Der von Jotham ausgewählte Ort befand sich an der Rückseite des Berges, der über Lederstrumpfs Hütte herabhing, und der von Natty und seinen Gefährten gewählte Platz befand sich auf der andern Seite desselben Berges, aber oberhalb des Fahrwegs und natürlich in einer Richtung, derjenigen ganz entgegengesetzt, welche die Damen für ihren Spaziergang eingeschlagen hatten.

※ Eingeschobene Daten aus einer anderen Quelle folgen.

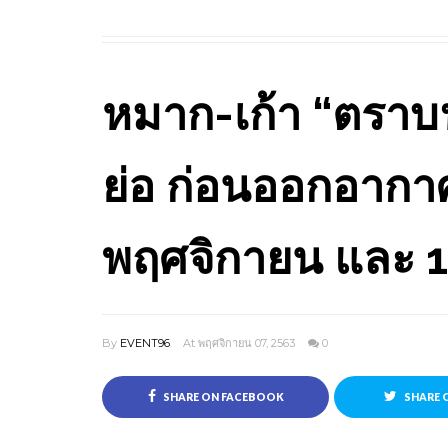
หมาก-เก้า “ตราบฟ้
ย่อ ก่อนออกอากาศ
พฤศจิกายน และ 1
By
EVENT96
At พฤศจิกายน 07, 2563
0
SHARE ON FACEBOOK
SHARE 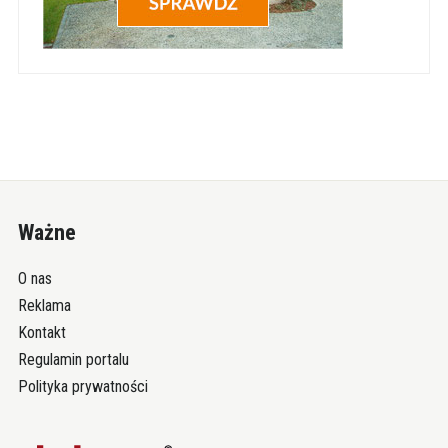
Ważne
O nas
Reklama
Kontakt
Regulamin portalu
Polityka prywatności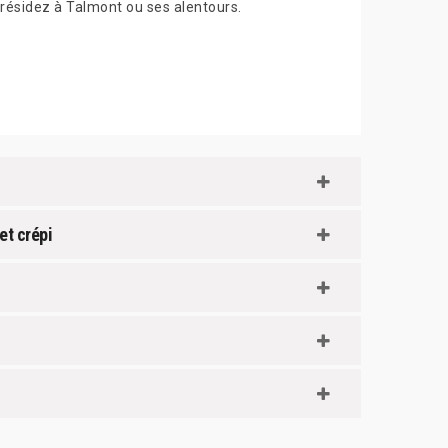
résidez à Talmont ou ses alentours.
et crépi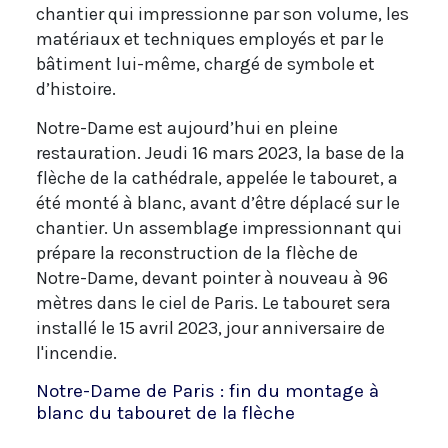
chantier qui impressionne par son volume, les
matériaux et techniques employés et par le
bâtiment lui-même, chargé de symbole et
d’histoire.
Notre-Dame est aujourd’hui en pleine
restauration. Jeudi 16 mars 2023, la base de la
flèche de la cathédrale, appelée le tabouret, a
été monté à blanc, avant d’être déplacé sur le
chantier. Un assemblage impressionnant qui
prépare la reconstruction de la flèche de
Notre-Dame, devant pointer à nouveau à 96
mètres dans le ciel de Paris. Le tabouret sera
installé le 15 avril 2023, jour anniversaire de
l'incendie.
Notre-Dame de Paris : fin du montage à
blanc du tabouret de la flèche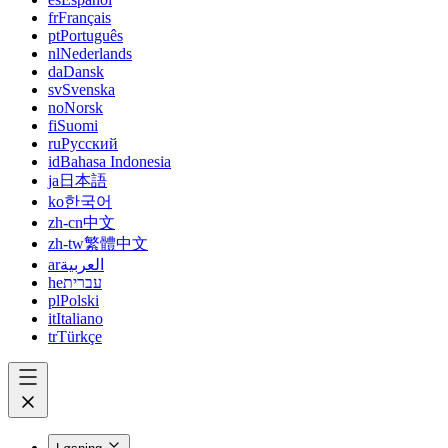
fr
Français
pt
Português
nl
Nederlands
da
Dansk
sv
Svenska
no
Norsk
fi
Suomi
ru
Русский
id
Bahasa Indonesia
ja
日本語
ko
한국어
zh-cn
中文
zh-tw
繁體中文
ar
العربية
he
עברית
pl
Polski
it
Italiano
tr
Türkçe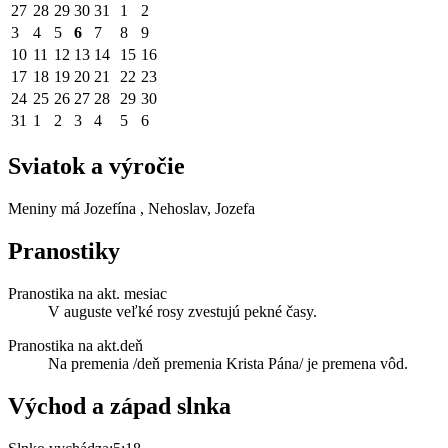
27
28
29
30
31
1
2
3
4
5
6
7
8
9
10
11
12
13
14
15
16
17
18
19
20
21
22
23
24
25
26
27
28
29
30
31
1
2
3
4
5
6
Sviatok a výročie
Meniny má
Jozefína
, Nehoslav, Jozefa
Pranostiky
Pranostika na akt. mesiac
V auguste veľké rosy zvestujú pekné časy.
Pranostika na akt.deň
Na premenia /deň premenia Krista Pána/ je premena vôd.
Východ a západ slnka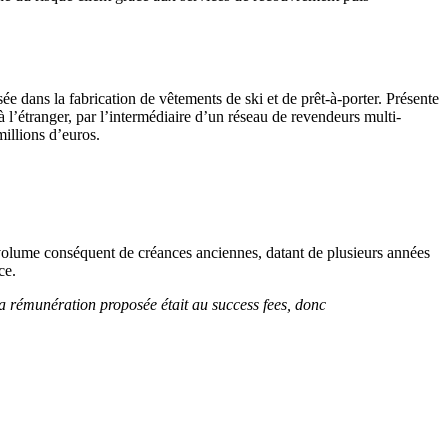
ée dans la fabrication de vêtements de ski et de prêt-à-porter. Présente
à l’étranger, par l’intermédiaire d’un réseau de revendeurs multi-
millions d’euros.
 volume conséquent de créances anciennes, datant de plusieurs années
ace.
la rémunération proposée était au success fees, donc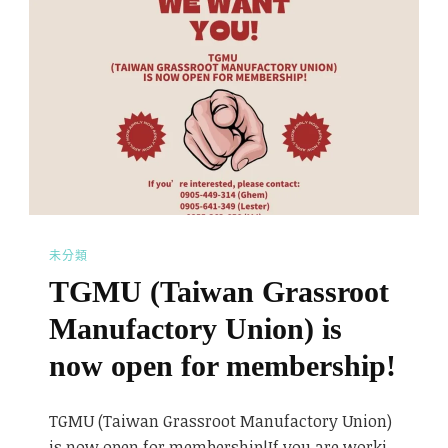
未分類
TGMU (Taiwan Grassroot
Manufactory Union) is
now open for membership!
TGMU (Taiwan Grassroot Manufactory Union)
is now open for membership!If you are worki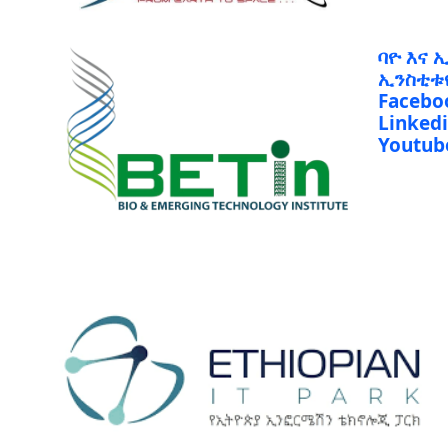
ባዮ እና 
ኢንስቲቱ
Facebo
Linked
Youtub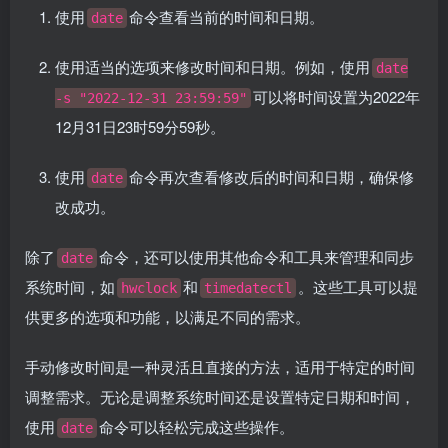
使用
命令查看当前的时间和日期。
date
使用适当的选项来修改时间和日期。例如，使用
date
可以将时间设置为2022年
-s "2022-12-31 23:59:59"
12月31日23时59分59秒。
使用
命令再次查看修改后的时间和日期，确保修
date
改成功。
除了
命令，还可以使用其他命令和工具来管理和同步
date
系统时间，如
和
。这些工具可以提
hwclock
timedatectl
供更多的选项和功能，以满足不同的需求。
手动修改时间是一种灵活且直接的方法，适用于特定的时间
调整需求。无论是调整系统时间还是设置特定日期和时间，
使用
命令可以轻松完成这些操作。
date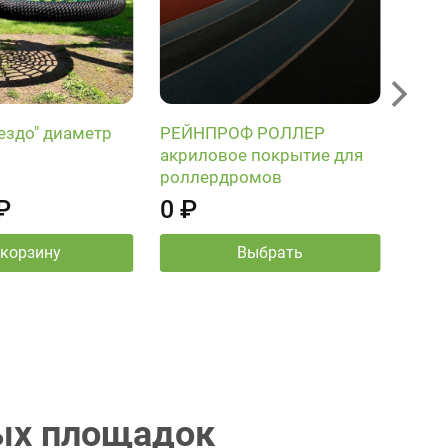
РЕЙ
акри
ездо" диаметр
РЕЙНПРОФ РОЛЛЕР
вело
акриловое покрытие для
пеше
роллердромов
парк
₽
0 ₽
зон
 корзину
Выбрать
Нали
Выбер
ных площадок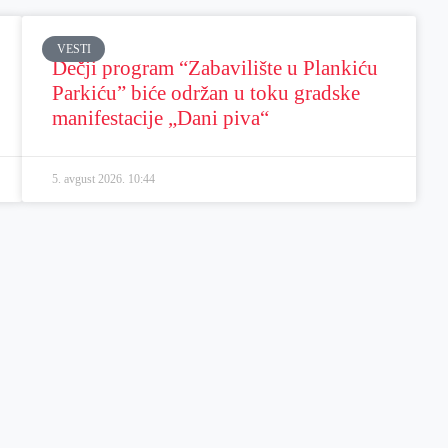
VESTI
Dečji program “Zabavilište u Plankiću
Parkiću” biće održan u toku gradske
manifestacije „Dani piva“
5. avgust 2026.
10:44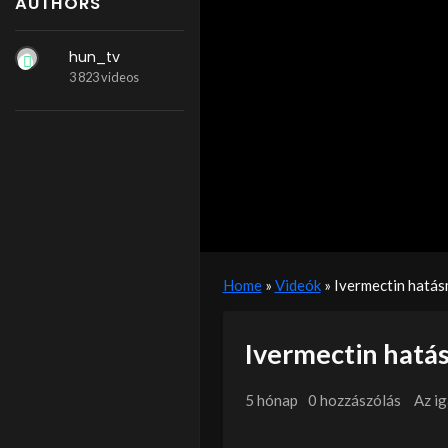
AUTHORS
hun_tv
3 823 videos
Home
»
Videók
»
Ivermectin hatá
Ivermectin hat
5 hónap
0 hozzászólás
Az i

»Wir können uns jetzt ohne Störung der Stelle nähern«, sagte Richard, während sie abstiegen und ihre Pferde anbanden, »denn ich habe, ehe wir von Hause weggingen, John und Lederstrumpf in ihrem Kahne fischen sehen, und Oliver ist in derselben Absicht ausgezogen. Vielleicht tun sie’s aber bloß zum Schein, um unsere Augen irrezuführen; wir wollen uns daher beeilen; denn es wäre doch gerade nichts Angenehmes, wenn sie uns hier überraschten.«
»Wie? Auf meinem eigenen Grund und Boden?« versetzte Marmaduke ernst. »Wenn es so ist, wie du vermutest, so sollen sie mir den Grund angeben, warum sie hier gegraben haben.«
»St«, entgegnete Richard, indem er einen Finger an seine Lippen legte und einen sehr mühsamen Abhang hinab zu einer Art natürlicher Höhle im Felsen, die einem Feuerplatze nicht unähnlich war, voranging. An der Vorderseite dieser Höhle lag ein Haufen Erde, die augenscheinlich aus dem Innern herausgeschafft worden und zum Teil noch frisch war. Eine Untersuchung des Äußeren brachte den Richter nicht ins klare, ob er es hier mit einem Spiel der Natur oder einem Werk von Menschenhand aus irgendeiner früheren Periode zu tun habe. Das Innere aber ließ keinen Zweifel, daß es seine Gestaltung menschlicher Bemühung verdankte; denn an dem weichen bleifarbigen Fels, der sich den Fortschritten der Häuer in den Weg gelegt hatte, waren noch die Spuren der Eisenwerkzeuge zu entdecken. Das Ganze bildete eine ungefähr zwanzig Fuß weite und fast noch einmal so tiefe Höhle.